## [Stored data]

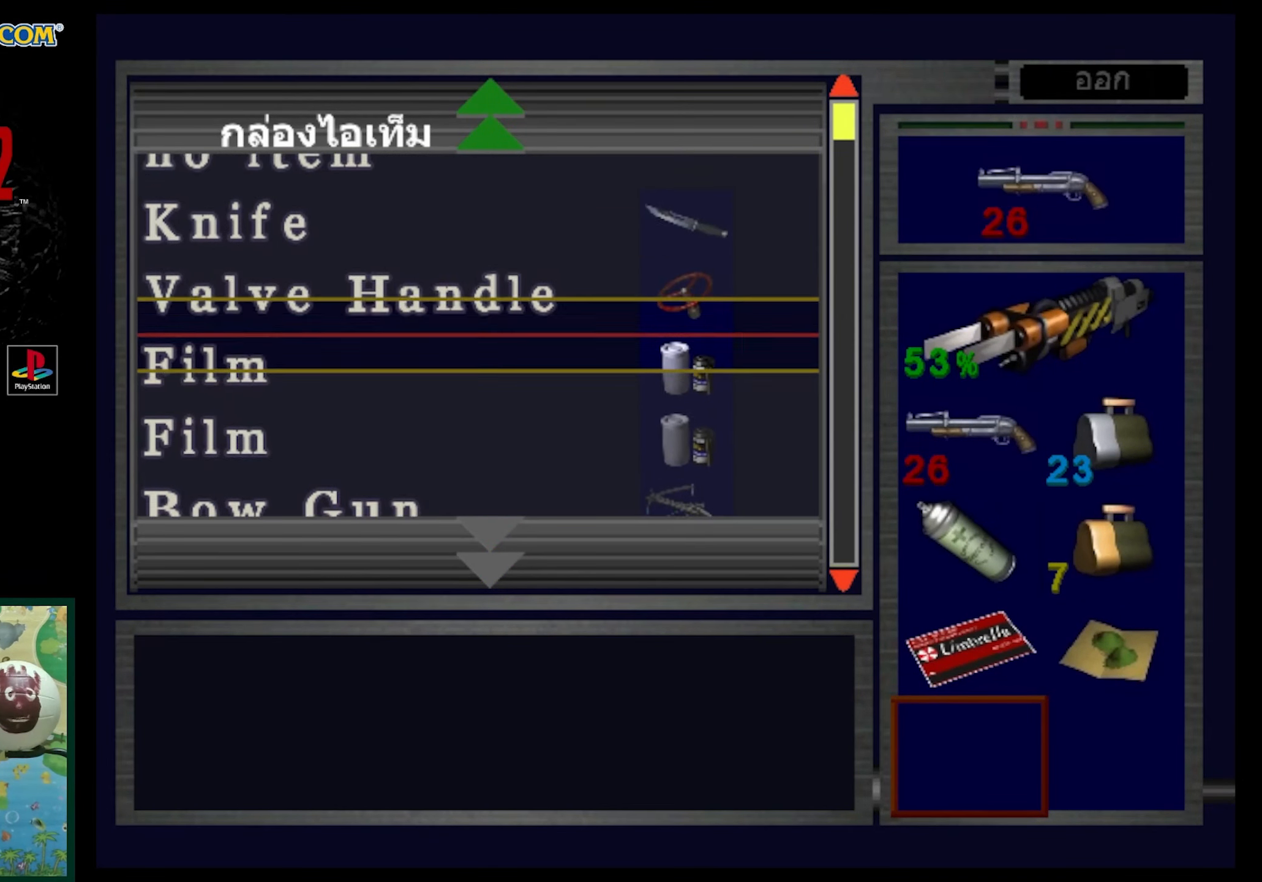
{"buttons": [], "events": [[233, "DPAD_UP", "up"]]}
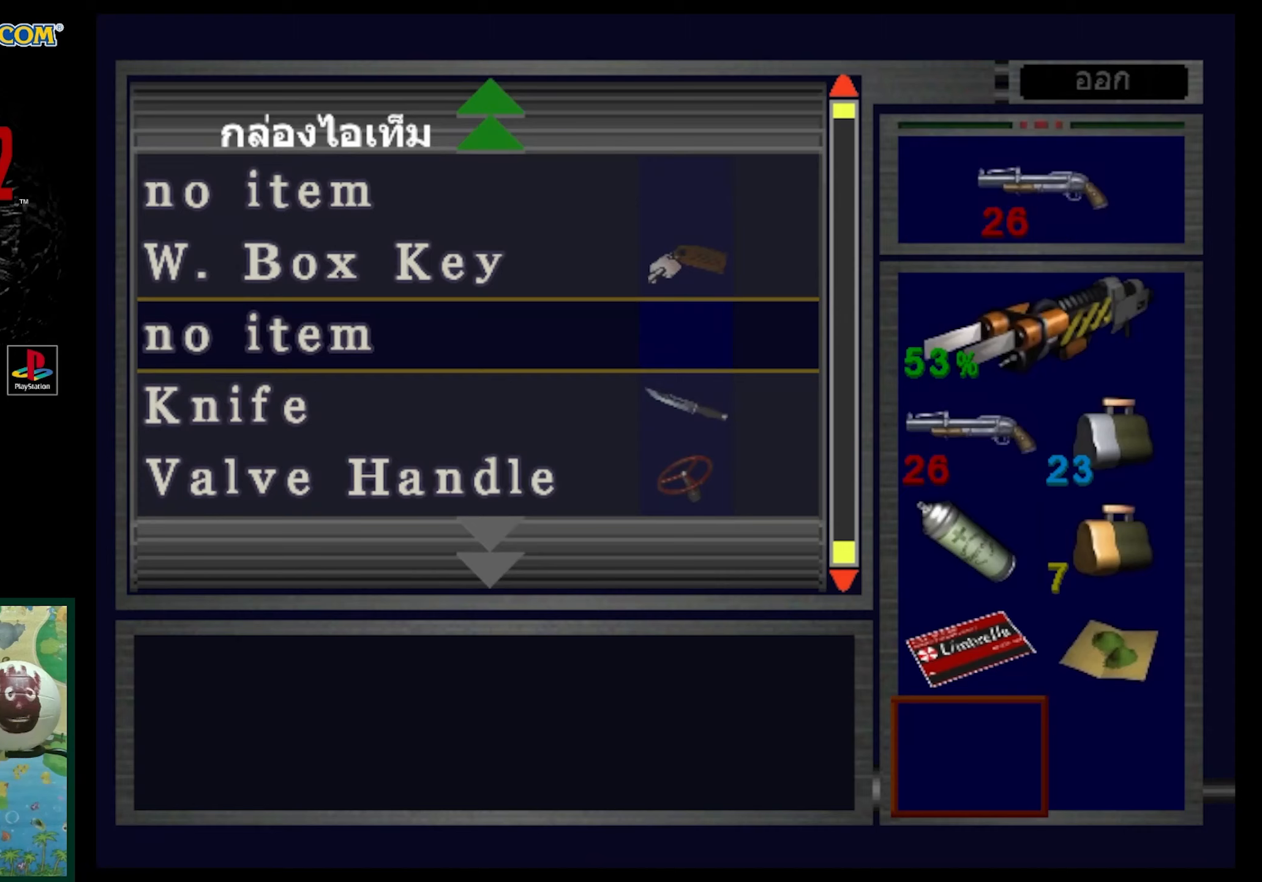
{"buttons": [], "events": [[17, "DPAD_UP", "down"], [150, "DPAD_UP", "up"], [417, "DPAD_DOWN", "down"], [500, "DPAD_DOWN", "up"]]}
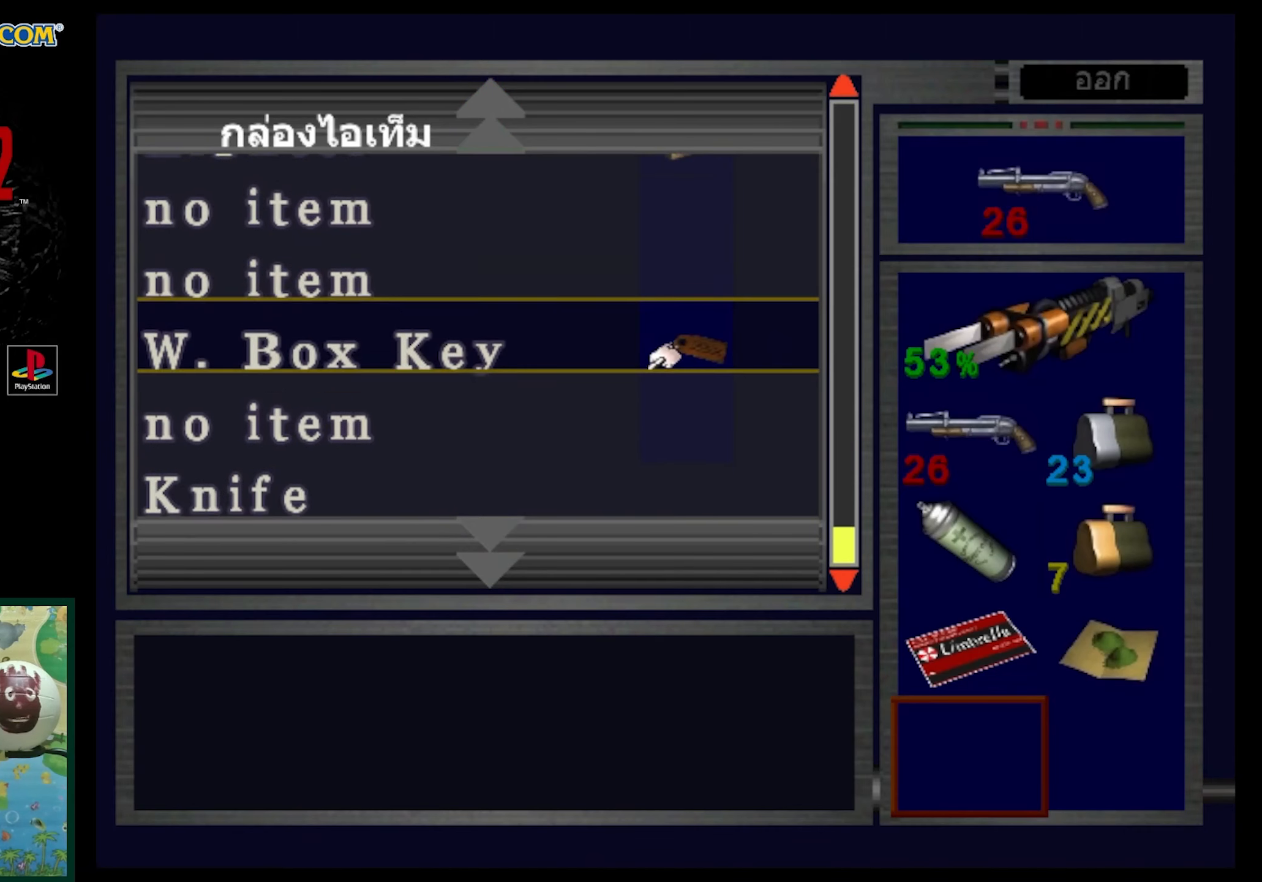
{"buttons": ["CROSS"], "events": [[433, "CROSS", "down"]]}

## [Task requirements]
Transcribe the listing exactly. Its images are to be omitted.

## [Result of the task]
{"buttons": [], "events": [[233, "DPAD_UP", "up"]]}
{"buttons": [], "events": [[17, "DPAD_UP", "down"], [150, "DPAD_UP", "up"], [417, "DPAD_DOWN", "down"], [500, "DPAD_DOWN", "up"]]}
{"buttons": ["CROSS"], "events": [[433, "CROSS", "down"]]}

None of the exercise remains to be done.